Max's perfectly groomed, educated parents focus on the outward behaviors of their 2 children & don't deal with the deeper issues each child is struggling with, especially Max. Daniel is difficult but Max is the 'good boy'. He gets good grades, is popular, good looking, obedient,athletic. Yet, when something tragic happens to him, they are clueless about his distress & shame.

On a general level, Golden Boy is about being different, keeping secrets,denial & self acceptance. It highlights how little the scientific community knows about sexual variation. It also deals with rape & the mind of the rapist who is often a person close to the family & the 'least likely suspect'. Golden Boy might be an important book for a high school class to use as a springboard for discussions on feeling different, tolerance, living with secrets & shame, sexuality, etc. Perhaps it would prevent a suicide. Abigail Tarttelin gave life to Max & I find the book's details haunting me despite having finished it.

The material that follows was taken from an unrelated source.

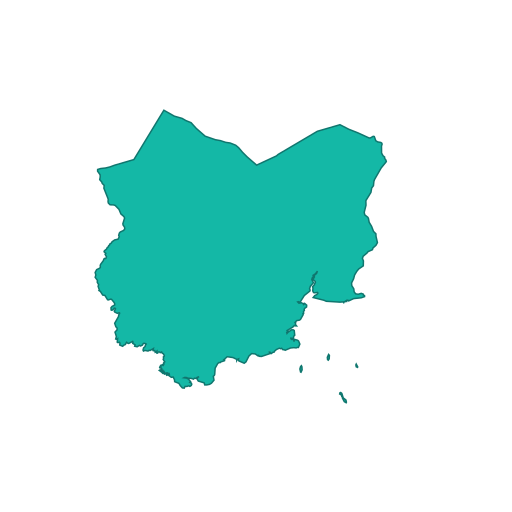 Mocimboa Da Praia, Cabo Delgado, Mozambique (Natural Earth projection), rotated 64°
{"feature_id": "85939544B54758933622764", "entity_name": "Mocimboa Da Praia", "entity_type": "district", "adm_level": 2, "iso_a3": "MOZ", "parent_name": "Mozambique", "parent_adm1": "Cabo Delgado", "projection": "natural_earth1", "projection_center": [40.265, -11.404], "detail": "fine", "context": "isolated", "style": "filled", "palette": "teal", "viewbox_px": 512, "rotation_deg": 64, "n_neighbors": 0, "source": "geoboundaries", "source_scale": "gbopen_adm2", "svg_char_len": 6157}
<svg xmlns="http://www.w3.org/2000/svg" viewBox="0 0 512 512"><g transform="rotate(64 256 256)"><path d="M333.3,384.2L336.7,381.1L339.3,380.9L342.3,380.0L343.3,378.4L342.1,377.0L343.0,375.2L343.2,373.3L344.2,372.6L344.0,370.9L343.0,369.9L341.7,369.9L340.6,370.9L340.3,369.9L337.1,370.6L335.2,372.1L333.9,374.1L333.9,373.2L335.0,371.4L335.9,370.9L337.5,368.0L339.3,366.1L338.8,365.0L339.7,363.6L339.3,362.2L339.4,360.1L339.9,361.9L340.7,362.9L343.1,362.7L347.3,358.2L349.4,358.6L350.3,356.7L351.0,354.0L350.8,351.8L349.2,348.2L345.4,347.1L345.0,345.7L344.3,345.0L338.9,341.9L335.9,337.6L335.5,336.0L336.1,335.1L335.8,333.9L336.3,330.2L335.8,329.8L335.1,330.3L333.9,326.0L337.2,321.2L340.5,318.6L341.4,319.0L340.7,318.0L340.8,316.7L341.7,317.4L342.8,317.4L347.2,313.6L346.8,311.5L342.8,306.2L341.8,302.7L343.7,299.6L346.5,298.1L346.5,297.2L347.5,297.2L348.7,295.1L349.8,286.5L348.3,286.1L348.7,285.5L350.1,285.5L350.4,285.1L350.0,283.2L350.3,281.7L349.6,280.9L349.0,278.5L349.1,275.4L350.2,274.4L350.2,273.4L352.0,272.9L352.6,271.7L353.5,271.1L353.8,265.3L355.0,262.1L356.2,260.2L356.3,258.8L356.8,258.0L354.4,255.2L351.1,255.0L350.0,255.5L347.9,257.8L349.6,259.4L347.4,258.8L346.6,260.6L345.5,260.9L345.1,260.5L345.8,260.0L346.2,258.3L344.7,257.3L344.2,255.9L339.7,254.3L338.7,254.9L337.9,256.5L338.6,260.7L339.2,262.1L338.1,261.9L337.9,260.0L337.6,260.5L336.6,260.7L336.0,253.9L335.5,253.0L335.5,252.2L336.6,250.2L334.6,250.6L333.4,249.6L332.8,250.0L331.9,247.8L332.7,245.1L332.5,243.8L329.4,239.3L328.4,239.1L328.4,238.3L326.8,237.7L326.0,236.3L325.0,236.1L324.4,235.2L324.0,232.9L322.4,232.0L319.8,233.1L319.7,233.6L320.4,233.9L320.5,234.5L319.7,234.4L317.4,236.1L317.7,236.7L317.3,238.1L315.5,238.7L315.6,237.9L316.6,237.1L316.5,236.1L312.7,229.9L311.1,222.9L310.3,222.3L309.0,222.3L307.0,220.4L305.2,216.1L301.6,216.2L300.3,215.0L299.8,213.5L298.4,213.2L298.0,210.3L296.5,207.4L298.3,209.3L298.9,212.0L300.6,212.8L301.7,214.7L302.4,214.9L304.8,213.9L305.6,214.1L307.5,216.3L308.4,218.6L309.7,218.8L312.2,220.3L314.1,220.3L314.7,219.6L315.7,216.7L316.5,216.6L317.3,218.0L317.3,220.5L318.4,222.8L325.6,214.3L327.5,212.7L334.3,200.7L335.4,197.9L336.4,197.6L335.8,196.9L336.5,194.7L335.7,195.0L335.6,193.6L336.2,192.6L337.0,192.4L337.1,186.9L339.7,179.7L340.1,176.2L339.1,175.8L338.4,176.6L337.3,176.3L335.7,177.8L335.2,180.9L333.7,183.0L331.2,183.5L328.4,182.5L324.6,182.9L322.1,181.9L319.3,178.3L316.3,175.7L314.0,172.2L312.7,169.4L311.9,163.9L307.5,161.6L304.8,161.4L303.2,159.8L302.0,155.0L301.2,153.4L301.4,148.6L300.1,147.4L299.0,143.5L297.2,141.0L290.9,139.5L288.6,138.5L285.4,139.6L280.0,139.1L275.3,139.5L271.6,138.5L270.3,138.5L266.7,140.2L264.2,139.6L258.6,134.9L254.4,133.0L249.2,124.8L245.6,122.2L244.3,119.6L240.7,117.4L239.2,115.9L231.8,105.0L228.3,97.5L226.7,97.2L224.5,97.6L223.5,97.0L221.5,97.9L218.5,98.0L212.2,95.0L210.7,93.6L209.6,93.5L208.6,94.1L206.8,96.6L204.9,97.8L200.5,97.3L199.8,98.2L200.0,101.5L199.5,102.6L190.0,110.4L182.8,117.0L174.8,123.0L170.8,146.2L174.4,191.5L175.0,193.7L174.6,215.6L163.1,220.5L156.7,222.7L151.1,224.1L147.5,225.7L143.1,229.7L140.5,233.5L136.7,237.4L133.7,241.5L126.0,249.2L115.0,253.8L107.7,255.9L103.6,259.6L99.9,262.1L94.5,268.1L84.6,274.9L115.8,323.5L112.4,343.3L111.9,348.3L110.9,352.8L109.3,357.2L108.8,360.4L110.3,361.2L114.7,360.5L116.7,361.4L118.9,363.0L121.9,362.2L123.4,362.4L126.0,361.5L128.4,363.0L140.1,363.9L142.4,365.2L143.7,365.5L146.0,364.7L147.6,361.7L148.7,360.5L149.7,360.1L154.0,358.7L159.0,359.0L162.7,357.4L164.3,357.5L168.6,361.5L169.9,361.9L172.3,361.5L174.1,362.1L175.0,363.8L174.9,367.4L175.5,368.8L177.3,370.4L178.8,370.5L180.4,372.6L179.6,375.9L180.1,379.1L181.0,380.5L181.2,382.3L182.0,382.9L182.2,384.0L183.0,384.7L183.2,386.0L184.3,387.4L184.8,389.9L185.6,390.7L187.7,389.8L188.4,390.9L191.1,390.7L192.2,391.8L192.4,392.3L191.8,393.1L192.0,394.0L193.3,395.3L195.3,399.2L196.1,400.1L198.0,400.9L198.4,402.0L198.4,405.2L200.3,407.8L202.9,408.3L204.6,409.9L208.4,409.2L210.0,410.2L212.8,410.0L214.0,411.2L217.9,411.7L218.2,412.3L219.6,411.4L223.9,410.9L225.2,409.1L230.2,408.6L230.7,408.1L231.1,405.4L231.7,404.8L235.6,403.9L236.8,403.9L238.1,404.5L238.2,407.4L238.9,409.0L241.0,409.9L241.5,409.5L241.7,408.3L240.7,406.4L241.0,405.6L241.8,405.4L243.6,407.6L244.5,407.5L246.8,405.7L247.0,403.8L247.3,403.6L247.9,403.8L248.6,405.0L250.2,406.2L254.5,412.5L258.2,413.0L259.4,412.5L260.3,412.6L261.4,413.2L262.6,416.1L267.2,416.8L269.1,418.5L269.7,417.9L269.6,416.6L272.6,418.5L273.3,418.1L273.7,416.5L274.8,416.5L276.3,417.5L278.4,415.7L278.7,415.4L278.2,413.9L278.3,412.3L276.8,410.1L278.3,409.4L278.8,408.8L278.7,404.3L279.5,404.3L280.5,405.1L282.8,403.6L283.9,404.6L285.5,402.6L285.2,400.1L286.3,399.2L286.3,397.1L285.3,395.8L285.3,394.9L286.5,393.5L287.0,393.3L287.7,394.6L288.7,395.2L289.3,397.3L291.0,398.8L292.1,398.8L292.2,397.2L294.1,394.7L293.9,393.4L294.5,392.6L294.2,388.8L295.7,390.0L296.1,389.9L296.5,388.5L298.3,388.8L298.0,386.8L299.3,387.8L300.0,387.6L300.1,386.8L299.6,386.4L299.5,385.7L299.9,384.8L300.9,384.5L300.9,382.9L302.3,382.9L303.3,382.1L305.4,382.1L305.9,382.5L306.1,383.5L307.3,383.8L308.3,384.8L311.1,384.4L311.6,385.9L312.6,386.0L312.6,387.1L313.3,386.9L313.7,387.4L312.7,388.4L312.5,389.7L313.0,390.2L313.4,389.9L313.6,391.2L314.0,391.5L314.7,391.3L315.1,390.2L315.9,390.1L316.8,391.3L316.3,392.1L316.4,393.1L318.4,392.1L318.4,391.6L317.3,390.5L317.7,389.8L318.7,389.7L319.0,390.4L318.7,391.3L319.2,391.7L320.7,391.2L321.0,390.6L319.5,389.8L319.5,389.3L320.4,389.3L321.2,390.1L322.0,390.0L321.7,387.9L322.2,386.9L323.1,387.3L323.3,388.6L324.1,388.5L324.3,387.0L323.1,386.4L323.4,385.6L324.4,385.7L325.3,386.7L327.9,385.3L328.5,383.5L331.5,383.5L333.3,384.2ZM425.6,240.5L427.4,239.3L427.0,238.8L424.8,238.3L421.8,239.8L417.1,239.1L415.8,239.7L415.7,240.4L416.7,241.3L418.6,240.1L419.9,240.5L420.5,240.1L421.5,240.6L425.6,240.5ZM380.2,266.5L378.6,264.5L375.7,263.3L374.5,263.3L374.9,264.4L376.8,266.1L379.8,266.8L380.2,266.5ZM380.5,237.1L381.3,236.7L380.5,235.3L377.5,233.6L376.3,233.9L378.3,236.3L380.5,237.1ZM400.3,213.2L397.1,213.3L397.7,214.0L399.5,214.5L400.6,213.6L400.3,213.2Z" fill="#14b8a6" stroke="#0f766e" stroke-width="1.5"/></g></svg>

Priscilla M. (Houston, TX) (12/30/12)

An interesting read...
This was an interesting read on a complex subject. Max Walker is a sixteen year old boy, popular, obedient, and seemingly normal in every way. The secret his family holds close is that Max is intersexual. He was born with both male and female anatomical features. As he reaches puberty, the inevitable problems arise. I thought the author developed the character of Max well enough, but the other characters seemed stilted and trapped in their roles. The family dynamics were too predictable for most of the story. Having said that, this was a compelling story, and I found myself rooting for Max as he tries to sort out where his true sexual orientation lies. There are no easy answers, and the author wisely does not provide a cliched ending.